O DESTINO DE RAMIRO –
………Na década de 60, morava na Rua Tiradentes, da minha terra natal (Sarandi-RS), um guri de pele parda, filho adotivo.
Ele era visto no pátio de minha casa, jogando bolitas… na calçada e no pátio da casa dele, jogando bola.
O Pai dele, por força da profissão (motorista de caminhão), passava vários períodos longe de casa.
Meu Pai chamava-o de RAMIRO.
Eu achava engraçado.
Ele queria seguir a profissão do Pai. Este tinha na garagem um caminhão Mercedes-Benz, de cabine azul. O RAMIRO gostava de brincar de “caminhãozinho”.
O Pai dele plantou árvores frutíferas e construiu um parreiral para ele comer uvas.
Ele estudava no melhor colégio da cidade, a Escola Normal Rural Santa Gema Galgani, o “Colégio das Irmãs”.
A vida estava valendo a pena!
Ele era alegre e esperto.
No pátio dos fundos, havia um pequeno campo de futebol, cheio de amigos.
Ele foi um bom amigo de infância!
Na primavera de 1963, quando ele tinha 10 anos, passou a ser perseguido por alguns rapazes de classe média.
Queriam pegá-lo na saída das aulas da tarde.
Ficavam na quadra do Ginásio esperando ele passar.
Estavam determinados.
Era uma questão de tempo…
Sabendo da intenção dos “grandes”, decidiu contornar o Ginásio, dando a volta pelo lado de cima. Mesmo assim, foi alcançado.
Pegaram ele pelo braço e levaram-no a um local ermo.

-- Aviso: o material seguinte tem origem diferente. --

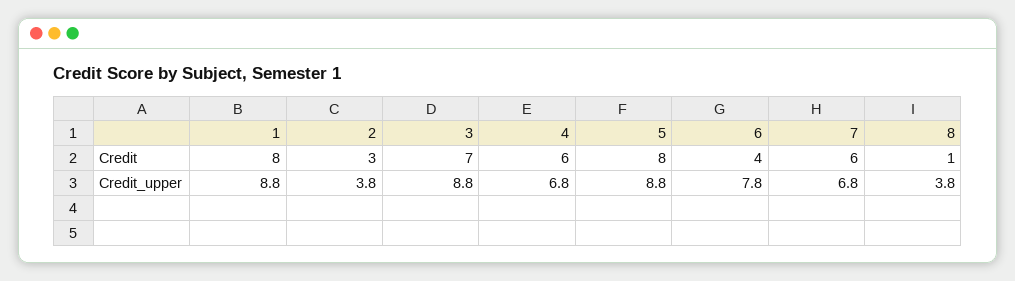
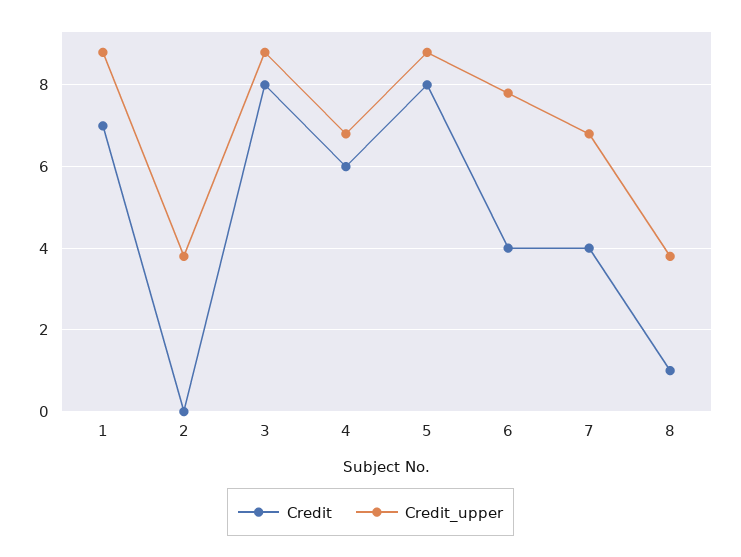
  {
    "Credit": {
-     "1": 8,
+     "1": 7,
-     "2": 3,
+     "2": 0,
-     "3": 7,
+     "3": 8,
      "4": 6,
      "5": 8,
      "6": 4,
-     "7": 6,
+     "7": 4,
      "8": 1
    },
    "Credit_upper": {
      "1": 8.8,
      "2": 3.8,
      "3": 8.8,
      "4": 6.8,
      "5": 8.8,
      "6": 7.8,
      "7": 6.8,
      "8": 3.8
    }
  }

Na grama, a pasta de couro marrom, aberta, com um caderno e uma caixinha de lápis de cor…
Os rapazes, indiferentes às lágrimas e ao medo do menino, revezavam-se, sem parar…

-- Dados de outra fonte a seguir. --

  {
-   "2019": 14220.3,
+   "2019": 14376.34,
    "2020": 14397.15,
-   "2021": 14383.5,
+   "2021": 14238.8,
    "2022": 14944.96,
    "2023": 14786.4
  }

No dia seguinte, a mãe do RAMIRO me disse: “Meu filho chegou em casa todo lambuzado!
Dei queixa na Polícia!”.
Ela era uma das primeiras a ir à Escola para saber se o filho tinha passado de ano.
Os pais dele não mereciam tamanho desgosto!
O caso foi abafado.
Filhos de gente importante estavam envolvidos.
A Cidade perdeu uma grande oportunidade de aplicar uma punição exemplar, educativa.
A Sociedade não era santa.
Surgiam casos de alcoolismo e adultério.
Afinal, a carne é fraca.
Mas, naquele dia, a Cidade chegou no fundo do poço!
Só a educação das pessoas poderá evitar que casos semelhantes aconteçam!
A Matemática não é tudo!
O Português tampouco é tudo!
O ser humano precisa ser íntegro!
………Agora, o RAMIRO, traumatizado e com sequelas, olha pela janela.
Outros guris brincam lá fora. A vida continua.
O filho adotivo tem o direito de ser feliz!
Deve ser amado e respeitado; nunca discriminado!
Apesar de tudo, é preciso seguir em frente… com a esperança de dias melhores.